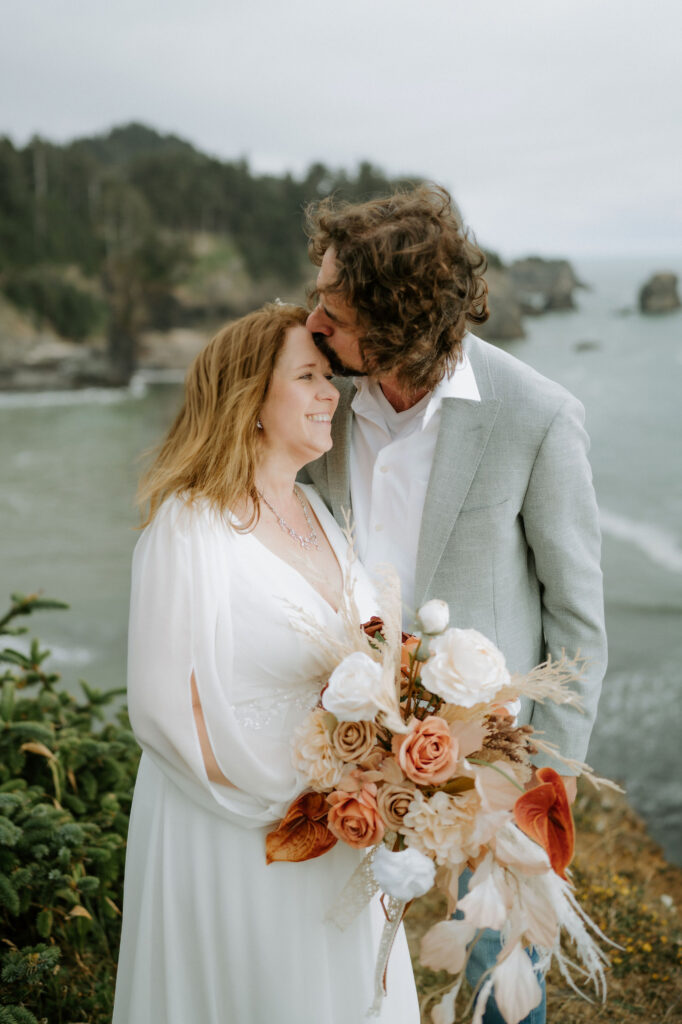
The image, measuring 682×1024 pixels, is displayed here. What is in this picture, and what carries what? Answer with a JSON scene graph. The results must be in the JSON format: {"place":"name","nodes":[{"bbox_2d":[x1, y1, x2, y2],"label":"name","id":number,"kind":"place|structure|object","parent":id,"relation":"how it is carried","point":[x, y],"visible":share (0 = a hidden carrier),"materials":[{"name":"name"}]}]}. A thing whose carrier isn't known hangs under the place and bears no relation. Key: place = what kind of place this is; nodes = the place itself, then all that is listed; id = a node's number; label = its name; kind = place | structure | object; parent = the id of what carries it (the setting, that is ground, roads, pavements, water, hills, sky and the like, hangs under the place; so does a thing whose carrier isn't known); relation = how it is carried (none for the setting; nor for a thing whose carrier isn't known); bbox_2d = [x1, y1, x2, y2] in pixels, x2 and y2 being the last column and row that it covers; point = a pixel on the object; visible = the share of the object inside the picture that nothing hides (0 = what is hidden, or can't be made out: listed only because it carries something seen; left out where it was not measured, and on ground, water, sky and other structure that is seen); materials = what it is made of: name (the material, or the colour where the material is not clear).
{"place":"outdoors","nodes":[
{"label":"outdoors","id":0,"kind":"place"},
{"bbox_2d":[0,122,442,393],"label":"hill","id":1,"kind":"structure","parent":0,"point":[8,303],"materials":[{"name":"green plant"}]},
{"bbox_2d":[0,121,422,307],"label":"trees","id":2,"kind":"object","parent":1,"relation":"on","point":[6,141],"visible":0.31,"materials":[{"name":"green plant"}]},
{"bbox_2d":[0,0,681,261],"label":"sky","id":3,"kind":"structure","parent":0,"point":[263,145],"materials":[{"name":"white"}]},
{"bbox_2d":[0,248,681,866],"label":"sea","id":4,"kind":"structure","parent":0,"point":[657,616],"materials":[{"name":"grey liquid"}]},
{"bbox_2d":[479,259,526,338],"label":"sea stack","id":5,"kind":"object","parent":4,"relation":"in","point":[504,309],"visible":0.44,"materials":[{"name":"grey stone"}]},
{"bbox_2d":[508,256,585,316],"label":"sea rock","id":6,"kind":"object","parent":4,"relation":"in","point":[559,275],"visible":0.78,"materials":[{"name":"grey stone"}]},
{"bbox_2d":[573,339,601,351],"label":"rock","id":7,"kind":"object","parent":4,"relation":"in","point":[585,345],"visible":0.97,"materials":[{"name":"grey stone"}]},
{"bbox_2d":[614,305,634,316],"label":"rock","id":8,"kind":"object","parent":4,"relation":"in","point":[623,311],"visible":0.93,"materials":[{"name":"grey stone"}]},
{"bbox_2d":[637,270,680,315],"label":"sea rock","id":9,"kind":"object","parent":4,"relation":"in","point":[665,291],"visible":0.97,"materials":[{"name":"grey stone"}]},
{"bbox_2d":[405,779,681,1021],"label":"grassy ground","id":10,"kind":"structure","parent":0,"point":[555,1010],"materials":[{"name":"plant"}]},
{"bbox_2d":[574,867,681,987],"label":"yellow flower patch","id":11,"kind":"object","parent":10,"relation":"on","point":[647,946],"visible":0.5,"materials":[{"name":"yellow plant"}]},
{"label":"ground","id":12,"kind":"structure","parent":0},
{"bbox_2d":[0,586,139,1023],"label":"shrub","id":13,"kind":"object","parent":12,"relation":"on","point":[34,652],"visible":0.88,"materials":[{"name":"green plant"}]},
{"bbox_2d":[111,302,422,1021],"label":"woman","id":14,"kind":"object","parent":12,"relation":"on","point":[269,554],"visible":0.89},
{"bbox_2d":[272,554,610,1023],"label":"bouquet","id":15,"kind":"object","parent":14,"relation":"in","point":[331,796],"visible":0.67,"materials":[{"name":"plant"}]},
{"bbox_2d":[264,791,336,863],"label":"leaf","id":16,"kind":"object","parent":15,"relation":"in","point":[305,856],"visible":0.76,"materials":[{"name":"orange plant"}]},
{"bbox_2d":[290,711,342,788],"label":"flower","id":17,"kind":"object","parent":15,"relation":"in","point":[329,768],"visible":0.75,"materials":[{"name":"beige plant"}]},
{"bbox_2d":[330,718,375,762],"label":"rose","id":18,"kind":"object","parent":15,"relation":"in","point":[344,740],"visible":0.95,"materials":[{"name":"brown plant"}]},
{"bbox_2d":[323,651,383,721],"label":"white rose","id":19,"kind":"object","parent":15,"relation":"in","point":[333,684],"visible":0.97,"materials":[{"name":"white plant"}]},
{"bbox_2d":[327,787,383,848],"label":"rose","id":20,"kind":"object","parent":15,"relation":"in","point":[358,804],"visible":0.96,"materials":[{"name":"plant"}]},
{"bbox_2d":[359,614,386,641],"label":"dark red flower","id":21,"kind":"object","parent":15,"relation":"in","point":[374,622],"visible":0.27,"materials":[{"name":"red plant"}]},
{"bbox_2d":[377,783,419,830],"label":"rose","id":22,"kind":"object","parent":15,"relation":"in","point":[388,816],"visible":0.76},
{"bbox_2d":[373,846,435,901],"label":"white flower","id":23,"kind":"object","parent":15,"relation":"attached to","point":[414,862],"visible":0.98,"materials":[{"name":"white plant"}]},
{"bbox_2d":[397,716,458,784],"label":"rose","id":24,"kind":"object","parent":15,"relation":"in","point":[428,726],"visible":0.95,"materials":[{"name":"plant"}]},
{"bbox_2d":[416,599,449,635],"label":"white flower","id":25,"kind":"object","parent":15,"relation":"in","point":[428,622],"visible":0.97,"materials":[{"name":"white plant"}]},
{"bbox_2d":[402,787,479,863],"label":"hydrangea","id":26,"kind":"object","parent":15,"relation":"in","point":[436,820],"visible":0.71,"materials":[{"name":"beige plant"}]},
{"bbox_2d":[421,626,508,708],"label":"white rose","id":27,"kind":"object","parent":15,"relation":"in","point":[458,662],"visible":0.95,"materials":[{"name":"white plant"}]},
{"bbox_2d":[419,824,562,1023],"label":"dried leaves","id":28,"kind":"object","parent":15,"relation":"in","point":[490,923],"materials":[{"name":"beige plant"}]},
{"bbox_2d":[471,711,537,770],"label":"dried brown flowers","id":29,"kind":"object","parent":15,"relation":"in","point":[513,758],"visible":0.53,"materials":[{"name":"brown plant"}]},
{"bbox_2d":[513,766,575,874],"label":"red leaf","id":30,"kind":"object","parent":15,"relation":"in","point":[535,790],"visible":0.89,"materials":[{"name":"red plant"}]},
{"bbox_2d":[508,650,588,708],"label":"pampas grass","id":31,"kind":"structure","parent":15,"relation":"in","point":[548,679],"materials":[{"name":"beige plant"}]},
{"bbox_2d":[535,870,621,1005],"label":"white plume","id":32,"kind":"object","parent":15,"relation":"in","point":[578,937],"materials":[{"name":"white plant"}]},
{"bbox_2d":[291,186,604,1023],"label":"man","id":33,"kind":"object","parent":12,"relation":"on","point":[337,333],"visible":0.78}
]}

WHAT TO WORK ON
Copy out the listing exactly as it stands, but not the pictures.

FINAL ANSWER
The image, measuring 682×1024 pixels, is displayed here. What is in this picture, and what carries what? Answer with a JSON scene graph. The results must be in the JSON format: {"place":"name","nodes":[{"bbox_2d":[x1, y1, x2, y2],"label":"name","id":number,"kind":"place|structure|object","parent":id,"relation":"how it is carried","point":[x, y],"visible":share (0 = a hidden carrier),"materials":[{"name":"name"}]}]}. A thing whose carrier isn't known hangs under the place and bears no relation. Key: place = what kind of place this is; nodes = the place itself, then all that is listed; id = a node's number; label = its name; kind = place | structure | object; parent = the id of what carries it (the setting, that is ground, roads, pavements, water, hills, sky and the like, hangs under the place; so does a thing whose carrier isn't known); relation = how it is carried (none for the setting; nor for a thing whose carrier isn't known); bbox_2d = [x1, y1, x2, y2] in pixels, x2 and y2 being the last column and row that it covers; point = a pixel on the object; visible = the share of the object inside the picture that nothing hides (0 = what is hidden, or can't be made out: listed only because it carries something seen; left out where it was not measured, and on ground, water, sky and other structure that is seen); materials = what it is made of: name (the material, or the colour where the material is not clear).
{"place":"outdoors","nodes":[
{"label":"outdoors","id":0,"kind":"place"},
{"bbox_2d":[0,122,442,393],"label":"hill","id":1,"kind":"structure","parent":0,"point":[8,303],"materials":[{"name":"green plant"}]},
{"bbox_2d":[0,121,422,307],"label":"trees","id":2,"kind":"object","parent":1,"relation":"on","point":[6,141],"visible":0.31,"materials":[{"name":"green plant"}]},
{"bbox_2d":[0,0,681,261],"label":"sky","id":3,"kind":"structure","parent":0,"point":[263,145],"materials":[{"name":"white"}]},
{"bbox_2d":[0,248,681,866],"label":"sea","id":4,"kind":"structure","parent":0,"point":[657,616],"materials":[{"name":"grey liquid"}]},
{"bbox_2d":[479,259,526,338],"label":"sea stack","id":5,"kind":"object","parent":4,"relation":"in","point":[504,309],"visible":0.44,"materials":[{"name":"grey stone"}]},
{"bbox_2d":[508,256,585,316],"label":"sea rock","id":6,"kind":"object","parent":4,"relation":"in","point":[559,275],"visible":0.78,"materials":[{"name":"grey stone"}]},
{"bbox_2d":[573,339,601,351],"label":"rock","id":7,"kind":"object","parent":4,"relation":"in","point":[585,345],"visible":0.97,"materials":[{"name":"grey stone"}]},
{"bbox_2d":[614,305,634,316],"label":"rock","id":8,"kind":"object","parent":4,"relation":"in","point":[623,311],"visible":0.93,"materials":[{"name":"grey stone"}]},
{"bbox_2d":[637,270,680,315],"label":"sea rock","id":9,"kind":"object","parent":4,"relation":"in","point":[665,291],"visible":0.97,"materials":[{"name":"grey stone"}]},
{"bbox_2d":[405,779,681,1021],"label":"grassy ground","id":10,"kind":"structure","parent":0,"point":[555,1010],"materials":[{"name":"plant"}]},
{"bbox_2d":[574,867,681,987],"label":"yellow flower patch","id":11,"kind":"object","parent":10,"relation":"on","point":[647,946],"visible":0.5,"materials":[{"name":"yellow plant"}]},
{"label":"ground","id":12,"kind":"structure","parent":0},
{"bbox_2d":[0,586,139,1023],"label":"shrub","id":13,"kind":"object","parent":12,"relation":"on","point":[34,652],"visible":0.88,"materials":[{"name":"green plant"}]},
{"bbox_2d":[111,302,422,1021],"label":"woman","id":14,"kind":"object","parent":12,"relation":"on","point":[269,554],"visible":0.89},
{"bbox_2d":[272,554,610,1023],"label":"bouquet","id":15,"kind":"object","parent":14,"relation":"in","point":[331,796],"visible":0.67,"materials":[{"name":"plant"}]},
{"bbox_2d":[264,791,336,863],"label":"leaf","id":16,"kind":"object","parent":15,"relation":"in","point":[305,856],"visible":0.76,"materials":[{"name":"orange plant"}]},
{"bbox_2d":[290,711,342,788],"label":"flower","id":17,"kind":"object","parent":15,"relation":"in","point":[329,768],"visible":0.75,"materials":[{"name":"beige plant"}]},
{"bbox_2d":[330,718,375,762],"label":"rose","id":18,"kind":"object","parent":15,"relation":"in","point":[344,740],"visible":0.95,"materials":[{"name":"brown plant"}]},
{"bbox_2d":[323,651,383,721],"label":"white rose","id":19,"kind":"object","parent":15,"relation":"in","point":[333,684],"visible":0.97,"materials":[{"name":"white plant"}]},
{"bbox_2d":[327,787,383,848],"label":"rose","id":20,"kind":"object","parent":15,"relation":"in","point":[358,804],"visible":0.96,"materials":[{"name":"plant"}]},
{"bbox_2d":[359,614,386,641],"label":"dark red flower","id":21,"kind":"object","parent":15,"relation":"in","point":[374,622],"visible":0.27,"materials":[{"name":"red plant"}]},
{"bbox_2d":[377,783,419,830],"label":"rose","id":22,"kind":"object","parent":15,"relation":"in","point":[388,816],"visible":0.76},
{"bbox_2d":[373,846,435,901],"label":"white flower","id":23,"kind":"object","parent":15,"relation":"attached to","point":[414,862],"visible":0.98,"materials":[{"name":"white plant"}]},
{"bbox_2d":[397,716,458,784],"label":"rose","id":24,"kind":"object","parent":15,"relation":"in","point":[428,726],"visible":0.95,"materials":[{"name":"plant"}]},
{"bbox_2d":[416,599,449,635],"label":"white flower","id":25,"kind":"object","parent":15,"relation":"in","point":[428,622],"visible":0.97,"materials":[{"name":"white plant"}]},
{"bbox_2d":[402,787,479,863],"label":"hydrangea","id":26,"kind":"object","parent":15,"relation":"in","point":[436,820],"visible":0.71,"materials":[{"name":"beige plant"}]},
{"bbox_2d":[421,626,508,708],"label":"white rose","id":27,"kind":"object","parent":15,"relation":"in","point":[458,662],"visible":0.95,"materials":[{"name":"white plant"}]},
{"bbox_2d":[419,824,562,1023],"label":"dried leaves","id":28,"kind":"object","parent":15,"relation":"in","point":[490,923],"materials":[{"name":"beige plant"}]},
{"bbox_2d":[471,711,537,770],"label":"dried brown flowers","id":29,"kind":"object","parent":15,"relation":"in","point":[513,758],"visible":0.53,"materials":[{"name":"brown plant"}]},
{"bbox_2d":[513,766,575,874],"label":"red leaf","id":30,"kind":"object","parent":15,"relation":"in","point":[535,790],"visible":0.89,"materials":[{"name":"red plant"}]},
{"bbox_2d":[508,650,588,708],"label":"pampas grass","id":31,"kind":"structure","parent":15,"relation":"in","point":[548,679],"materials":[{"name":"beige plant"}]},
{"bbox_2d":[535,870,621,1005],"label":"white plume","id":32,"kind":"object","parent":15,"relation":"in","point":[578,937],"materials":[{"name":"white plant"}]},
{"bbox_2d":[291,186,604,1023],"label":"man","id":33,"kind":"object","parent":12,"relation":"on","point":[337,333],"visible":0.78}
]}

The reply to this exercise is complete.